Commonwealth Bank of Australia (CBA) economists expect interest rates will rise from November 2022, well ahead of the 2024 timeline currently forecast by the Reserve Bank of Australia (RBA).

The Banks economists believe strong labour market conditions and wage growth mean the RBA will need to begin normalising monetary policy in late 2022 with a cash rate increase to 0.5 per cent, peaking at 1.25 per cent by Q3 2023.

CBA Head of Australian Economics Gareth Aird said: “The Australian labour market has tightened at a phenomenal pace and underutilisation in May was at its lowest since early 2013.

“The forward looking indicators of labour demand are very strong yet labour supply is constrained, which means the labour market will continue to tighten very quickly and wages growth will accelerate.

“The Commonwealth fiscal stance as well as the targeted level of net overseas immigration in 2022/23 will have a large bearing on nominal wage outcomes and therefore the path of interest rates.

“For the past six months CBA’s economic forecasts for the Australian economy have been at odds with the RBA’s “2024 at the earliest” forward guidance on the cash rate given the strength of the economic data.
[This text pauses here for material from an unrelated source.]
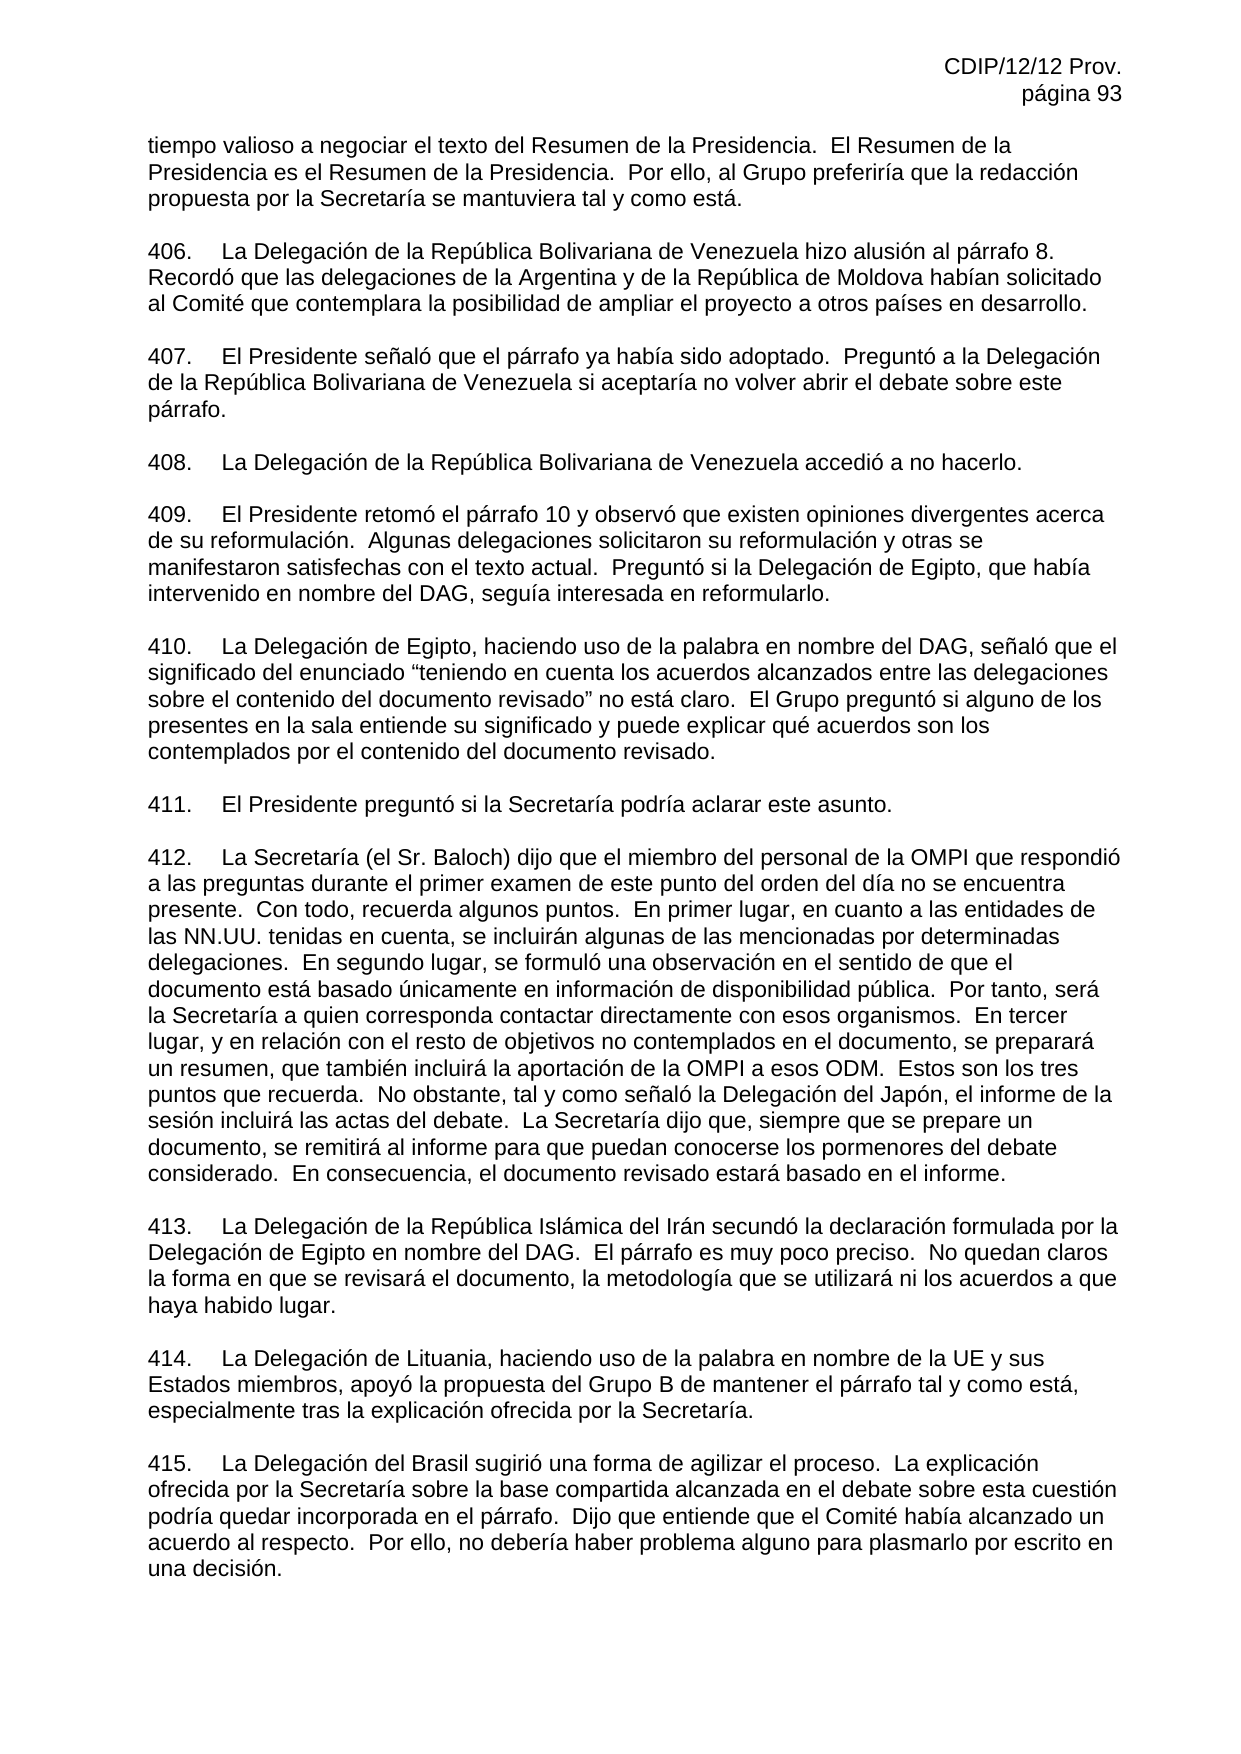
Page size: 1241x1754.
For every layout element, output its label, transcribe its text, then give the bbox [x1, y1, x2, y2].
Our message has been consistent and unswerving: the labour market will tighten quickly and this means that wages and inflation will lift, particularly because the supply of labour is constrained.

“There are scenarios that could see the RBA pull the rate hike trigger earlier than November 2022, particularly if they tweak their reaction function because it becomes irrefutable that wages growth is on a path to 3 per cent per annum - the rate of growth they have targeted.”